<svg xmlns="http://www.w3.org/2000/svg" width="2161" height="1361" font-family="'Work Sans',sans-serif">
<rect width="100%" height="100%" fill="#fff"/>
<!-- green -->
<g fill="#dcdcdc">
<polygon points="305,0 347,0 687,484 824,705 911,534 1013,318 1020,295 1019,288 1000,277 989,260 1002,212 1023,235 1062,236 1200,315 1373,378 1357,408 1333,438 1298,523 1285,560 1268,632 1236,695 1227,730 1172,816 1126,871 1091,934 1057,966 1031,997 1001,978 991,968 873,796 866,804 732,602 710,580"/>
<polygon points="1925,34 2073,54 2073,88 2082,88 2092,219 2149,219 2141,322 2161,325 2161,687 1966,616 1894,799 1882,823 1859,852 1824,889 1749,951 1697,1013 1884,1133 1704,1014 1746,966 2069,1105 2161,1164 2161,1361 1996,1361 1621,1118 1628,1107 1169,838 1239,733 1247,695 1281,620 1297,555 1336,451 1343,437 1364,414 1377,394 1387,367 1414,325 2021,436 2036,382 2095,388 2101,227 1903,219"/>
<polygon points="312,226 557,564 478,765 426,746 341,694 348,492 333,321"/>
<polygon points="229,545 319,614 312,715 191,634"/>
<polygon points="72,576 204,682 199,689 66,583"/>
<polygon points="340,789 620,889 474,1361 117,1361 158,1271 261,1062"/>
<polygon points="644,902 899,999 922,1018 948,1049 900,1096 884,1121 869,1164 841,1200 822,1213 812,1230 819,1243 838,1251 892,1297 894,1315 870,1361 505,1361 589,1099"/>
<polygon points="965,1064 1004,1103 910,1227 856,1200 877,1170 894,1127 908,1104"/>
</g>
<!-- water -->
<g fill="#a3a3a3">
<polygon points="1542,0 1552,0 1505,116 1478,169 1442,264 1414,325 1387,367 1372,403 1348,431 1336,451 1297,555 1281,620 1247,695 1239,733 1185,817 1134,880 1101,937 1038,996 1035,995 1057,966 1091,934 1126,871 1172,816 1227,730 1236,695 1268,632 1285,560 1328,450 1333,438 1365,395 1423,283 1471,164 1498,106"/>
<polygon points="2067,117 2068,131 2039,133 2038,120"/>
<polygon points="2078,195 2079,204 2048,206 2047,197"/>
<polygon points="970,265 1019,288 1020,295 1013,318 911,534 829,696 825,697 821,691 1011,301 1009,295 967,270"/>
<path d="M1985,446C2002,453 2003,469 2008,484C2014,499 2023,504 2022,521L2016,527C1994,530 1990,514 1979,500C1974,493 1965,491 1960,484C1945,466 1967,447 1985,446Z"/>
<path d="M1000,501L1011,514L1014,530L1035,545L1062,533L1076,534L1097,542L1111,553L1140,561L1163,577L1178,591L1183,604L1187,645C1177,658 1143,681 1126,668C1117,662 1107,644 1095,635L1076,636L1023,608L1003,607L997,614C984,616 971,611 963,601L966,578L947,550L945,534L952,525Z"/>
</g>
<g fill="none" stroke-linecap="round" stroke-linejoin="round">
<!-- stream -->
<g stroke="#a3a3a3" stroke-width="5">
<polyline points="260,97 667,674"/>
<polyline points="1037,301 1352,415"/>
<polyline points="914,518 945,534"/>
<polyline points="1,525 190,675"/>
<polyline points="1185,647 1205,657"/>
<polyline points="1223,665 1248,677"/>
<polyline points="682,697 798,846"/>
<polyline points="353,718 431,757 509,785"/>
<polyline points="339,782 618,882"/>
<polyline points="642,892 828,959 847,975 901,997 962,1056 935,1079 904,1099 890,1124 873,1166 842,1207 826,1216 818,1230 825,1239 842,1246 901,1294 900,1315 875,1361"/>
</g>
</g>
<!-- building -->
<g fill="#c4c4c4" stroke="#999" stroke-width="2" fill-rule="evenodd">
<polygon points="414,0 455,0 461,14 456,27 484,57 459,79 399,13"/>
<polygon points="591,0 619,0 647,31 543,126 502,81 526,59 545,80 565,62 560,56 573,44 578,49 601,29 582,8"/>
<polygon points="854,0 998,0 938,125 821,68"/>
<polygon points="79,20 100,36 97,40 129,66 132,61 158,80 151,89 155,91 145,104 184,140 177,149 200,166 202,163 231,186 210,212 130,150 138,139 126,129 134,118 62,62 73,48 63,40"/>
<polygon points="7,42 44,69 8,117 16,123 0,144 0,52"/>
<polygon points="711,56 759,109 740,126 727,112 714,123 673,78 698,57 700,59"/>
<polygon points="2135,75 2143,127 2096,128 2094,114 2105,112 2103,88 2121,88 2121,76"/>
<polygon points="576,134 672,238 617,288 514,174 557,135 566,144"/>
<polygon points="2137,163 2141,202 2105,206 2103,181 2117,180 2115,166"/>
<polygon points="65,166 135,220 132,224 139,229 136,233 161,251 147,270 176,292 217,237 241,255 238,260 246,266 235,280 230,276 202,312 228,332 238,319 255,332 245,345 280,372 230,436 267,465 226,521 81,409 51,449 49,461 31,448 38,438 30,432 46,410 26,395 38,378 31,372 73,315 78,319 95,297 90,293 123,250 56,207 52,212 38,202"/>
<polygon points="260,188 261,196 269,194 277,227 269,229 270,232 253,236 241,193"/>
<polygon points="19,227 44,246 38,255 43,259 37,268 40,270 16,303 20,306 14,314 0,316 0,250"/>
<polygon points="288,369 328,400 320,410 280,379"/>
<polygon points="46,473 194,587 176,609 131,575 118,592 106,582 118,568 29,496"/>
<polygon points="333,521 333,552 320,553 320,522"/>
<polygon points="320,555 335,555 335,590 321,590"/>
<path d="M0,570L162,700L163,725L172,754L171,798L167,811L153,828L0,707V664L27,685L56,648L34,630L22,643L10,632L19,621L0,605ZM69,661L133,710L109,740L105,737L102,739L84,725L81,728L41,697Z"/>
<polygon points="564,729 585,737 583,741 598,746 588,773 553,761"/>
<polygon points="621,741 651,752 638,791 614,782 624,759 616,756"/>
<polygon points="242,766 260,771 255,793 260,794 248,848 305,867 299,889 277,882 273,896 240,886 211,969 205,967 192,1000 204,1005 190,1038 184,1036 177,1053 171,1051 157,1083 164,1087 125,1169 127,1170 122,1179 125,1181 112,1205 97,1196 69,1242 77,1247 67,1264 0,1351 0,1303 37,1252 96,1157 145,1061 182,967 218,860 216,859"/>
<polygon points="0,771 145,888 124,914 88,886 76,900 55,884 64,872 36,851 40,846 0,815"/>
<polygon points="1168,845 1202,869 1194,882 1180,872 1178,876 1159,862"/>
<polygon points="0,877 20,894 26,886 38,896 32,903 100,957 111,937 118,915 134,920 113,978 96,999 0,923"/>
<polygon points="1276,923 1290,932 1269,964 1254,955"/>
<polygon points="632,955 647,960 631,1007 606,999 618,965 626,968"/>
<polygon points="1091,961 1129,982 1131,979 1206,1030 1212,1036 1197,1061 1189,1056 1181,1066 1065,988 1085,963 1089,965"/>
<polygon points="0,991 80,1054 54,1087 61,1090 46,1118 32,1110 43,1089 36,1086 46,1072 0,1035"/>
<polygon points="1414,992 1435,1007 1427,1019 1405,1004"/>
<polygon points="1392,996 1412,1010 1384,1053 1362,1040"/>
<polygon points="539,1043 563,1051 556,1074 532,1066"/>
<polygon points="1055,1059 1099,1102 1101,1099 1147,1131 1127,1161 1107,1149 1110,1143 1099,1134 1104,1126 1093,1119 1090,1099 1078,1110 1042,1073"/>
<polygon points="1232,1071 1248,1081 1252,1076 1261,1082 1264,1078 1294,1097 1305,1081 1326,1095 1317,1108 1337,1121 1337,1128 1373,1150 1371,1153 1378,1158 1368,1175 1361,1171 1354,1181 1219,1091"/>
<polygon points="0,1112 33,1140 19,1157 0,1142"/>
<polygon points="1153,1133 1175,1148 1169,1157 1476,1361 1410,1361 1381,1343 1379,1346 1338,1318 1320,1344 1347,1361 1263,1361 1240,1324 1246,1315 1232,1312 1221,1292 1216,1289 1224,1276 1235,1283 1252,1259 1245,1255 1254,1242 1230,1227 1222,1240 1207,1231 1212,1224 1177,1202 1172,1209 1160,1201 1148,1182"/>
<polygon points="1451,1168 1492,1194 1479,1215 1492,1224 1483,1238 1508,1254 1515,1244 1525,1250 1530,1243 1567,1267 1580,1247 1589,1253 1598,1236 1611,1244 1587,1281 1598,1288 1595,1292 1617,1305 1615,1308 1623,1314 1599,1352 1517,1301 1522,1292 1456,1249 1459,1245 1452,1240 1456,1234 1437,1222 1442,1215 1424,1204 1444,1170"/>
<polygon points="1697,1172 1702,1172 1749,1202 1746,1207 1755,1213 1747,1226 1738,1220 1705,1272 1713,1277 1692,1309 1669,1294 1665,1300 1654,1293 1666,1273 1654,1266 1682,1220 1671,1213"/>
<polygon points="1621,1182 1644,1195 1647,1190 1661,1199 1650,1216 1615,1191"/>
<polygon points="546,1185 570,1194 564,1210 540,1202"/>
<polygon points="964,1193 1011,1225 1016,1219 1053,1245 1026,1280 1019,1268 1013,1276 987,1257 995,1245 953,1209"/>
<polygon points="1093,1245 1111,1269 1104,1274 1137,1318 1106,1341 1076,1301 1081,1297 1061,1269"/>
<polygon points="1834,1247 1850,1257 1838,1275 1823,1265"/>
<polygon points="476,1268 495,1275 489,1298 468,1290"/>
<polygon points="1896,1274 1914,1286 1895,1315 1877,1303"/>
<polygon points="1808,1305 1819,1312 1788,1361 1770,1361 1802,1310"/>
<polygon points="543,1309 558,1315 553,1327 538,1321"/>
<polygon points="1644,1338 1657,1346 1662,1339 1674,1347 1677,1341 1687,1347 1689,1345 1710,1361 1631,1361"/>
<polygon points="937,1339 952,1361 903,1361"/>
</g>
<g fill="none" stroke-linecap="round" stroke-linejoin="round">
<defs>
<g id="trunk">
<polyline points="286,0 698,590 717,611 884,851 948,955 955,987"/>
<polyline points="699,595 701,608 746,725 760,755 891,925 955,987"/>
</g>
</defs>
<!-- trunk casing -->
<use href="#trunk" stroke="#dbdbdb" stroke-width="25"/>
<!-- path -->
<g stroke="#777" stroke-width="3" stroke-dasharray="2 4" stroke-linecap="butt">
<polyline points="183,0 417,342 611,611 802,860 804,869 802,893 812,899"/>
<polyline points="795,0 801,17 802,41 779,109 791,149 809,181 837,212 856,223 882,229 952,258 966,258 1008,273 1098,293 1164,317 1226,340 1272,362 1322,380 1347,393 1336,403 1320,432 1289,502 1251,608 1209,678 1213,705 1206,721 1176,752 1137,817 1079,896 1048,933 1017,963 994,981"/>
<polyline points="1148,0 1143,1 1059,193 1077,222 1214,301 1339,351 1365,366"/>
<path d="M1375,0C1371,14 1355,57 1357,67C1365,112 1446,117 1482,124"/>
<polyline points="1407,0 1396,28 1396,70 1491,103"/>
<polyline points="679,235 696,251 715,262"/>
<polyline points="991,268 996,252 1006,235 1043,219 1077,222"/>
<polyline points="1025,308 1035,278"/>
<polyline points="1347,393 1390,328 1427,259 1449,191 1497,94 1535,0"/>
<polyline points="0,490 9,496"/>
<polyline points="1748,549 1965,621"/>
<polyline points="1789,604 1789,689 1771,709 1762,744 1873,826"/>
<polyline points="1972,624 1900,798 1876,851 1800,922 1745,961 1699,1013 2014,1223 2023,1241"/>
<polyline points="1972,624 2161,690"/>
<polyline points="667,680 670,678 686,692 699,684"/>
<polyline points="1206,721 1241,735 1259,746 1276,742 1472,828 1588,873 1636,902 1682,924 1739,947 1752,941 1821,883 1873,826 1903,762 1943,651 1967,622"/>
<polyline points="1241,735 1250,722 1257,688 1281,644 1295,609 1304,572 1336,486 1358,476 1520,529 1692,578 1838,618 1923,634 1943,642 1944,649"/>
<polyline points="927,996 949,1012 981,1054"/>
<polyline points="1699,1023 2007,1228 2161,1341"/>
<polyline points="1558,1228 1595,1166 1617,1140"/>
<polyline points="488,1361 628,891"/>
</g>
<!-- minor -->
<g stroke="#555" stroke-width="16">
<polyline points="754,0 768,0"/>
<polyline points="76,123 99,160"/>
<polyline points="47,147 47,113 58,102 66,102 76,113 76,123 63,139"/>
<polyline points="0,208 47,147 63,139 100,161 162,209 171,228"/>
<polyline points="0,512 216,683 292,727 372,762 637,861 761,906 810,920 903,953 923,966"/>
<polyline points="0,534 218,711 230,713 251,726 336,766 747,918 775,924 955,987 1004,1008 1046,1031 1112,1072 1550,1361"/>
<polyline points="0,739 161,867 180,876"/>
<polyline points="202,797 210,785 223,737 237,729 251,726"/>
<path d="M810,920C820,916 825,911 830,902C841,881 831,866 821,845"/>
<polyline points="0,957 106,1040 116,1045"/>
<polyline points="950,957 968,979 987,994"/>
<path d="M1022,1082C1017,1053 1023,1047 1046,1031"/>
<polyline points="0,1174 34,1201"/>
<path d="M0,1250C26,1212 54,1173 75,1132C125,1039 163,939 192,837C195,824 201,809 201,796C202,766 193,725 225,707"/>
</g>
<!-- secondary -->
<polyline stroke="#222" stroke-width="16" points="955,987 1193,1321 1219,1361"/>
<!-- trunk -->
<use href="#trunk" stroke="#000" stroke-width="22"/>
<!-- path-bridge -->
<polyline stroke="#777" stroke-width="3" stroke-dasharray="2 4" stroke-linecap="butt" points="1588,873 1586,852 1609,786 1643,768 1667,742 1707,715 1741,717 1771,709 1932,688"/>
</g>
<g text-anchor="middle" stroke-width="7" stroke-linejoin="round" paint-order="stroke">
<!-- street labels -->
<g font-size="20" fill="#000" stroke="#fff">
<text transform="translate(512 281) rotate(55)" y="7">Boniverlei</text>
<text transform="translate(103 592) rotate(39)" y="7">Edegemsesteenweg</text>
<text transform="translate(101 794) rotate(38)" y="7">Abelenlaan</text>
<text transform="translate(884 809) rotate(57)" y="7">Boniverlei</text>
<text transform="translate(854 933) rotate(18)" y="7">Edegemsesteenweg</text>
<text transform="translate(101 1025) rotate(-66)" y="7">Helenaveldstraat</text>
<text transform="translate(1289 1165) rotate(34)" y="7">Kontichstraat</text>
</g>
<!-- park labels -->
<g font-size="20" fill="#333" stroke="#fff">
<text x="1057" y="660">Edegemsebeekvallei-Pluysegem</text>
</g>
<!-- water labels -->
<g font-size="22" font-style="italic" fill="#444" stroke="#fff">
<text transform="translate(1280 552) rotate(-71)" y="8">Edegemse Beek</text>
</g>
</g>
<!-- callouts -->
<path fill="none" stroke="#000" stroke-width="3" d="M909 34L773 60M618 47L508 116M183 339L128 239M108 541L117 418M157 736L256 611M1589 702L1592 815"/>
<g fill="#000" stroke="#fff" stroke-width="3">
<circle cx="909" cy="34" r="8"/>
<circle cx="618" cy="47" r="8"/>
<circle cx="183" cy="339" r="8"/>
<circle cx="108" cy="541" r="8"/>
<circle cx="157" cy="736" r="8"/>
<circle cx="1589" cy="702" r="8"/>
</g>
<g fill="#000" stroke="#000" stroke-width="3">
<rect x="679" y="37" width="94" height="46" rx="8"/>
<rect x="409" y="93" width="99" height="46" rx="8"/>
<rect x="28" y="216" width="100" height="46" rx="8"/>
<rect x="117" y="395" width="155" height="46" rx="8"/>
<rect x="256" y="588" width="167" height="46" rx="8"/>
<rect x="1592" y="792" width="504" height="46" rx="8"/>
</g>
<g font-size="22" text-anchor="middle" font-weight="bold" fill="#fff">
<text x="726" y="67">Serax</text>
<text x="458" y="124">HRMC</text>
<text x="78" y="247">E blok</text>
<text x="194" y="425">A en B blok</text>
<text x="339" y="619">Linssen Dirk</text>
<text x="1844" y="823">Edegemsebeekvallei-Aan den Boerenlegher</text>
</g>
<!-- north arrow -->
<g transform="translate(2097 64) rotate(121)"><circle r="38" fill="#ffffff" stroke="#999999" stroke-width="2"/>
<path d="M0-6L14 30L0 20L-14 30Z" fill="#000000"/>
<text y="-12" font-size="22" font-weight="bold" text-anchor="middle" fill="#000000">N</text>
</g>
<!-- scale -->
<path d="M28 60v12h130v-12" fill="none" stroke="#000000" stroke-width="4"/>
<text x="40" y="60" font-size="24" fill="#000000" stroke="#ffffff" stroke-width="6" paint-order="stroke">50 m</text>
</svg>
————————
**Task details**
Tally the lines of the listing that contain "weight" and give the tally alone.

**Task response**
2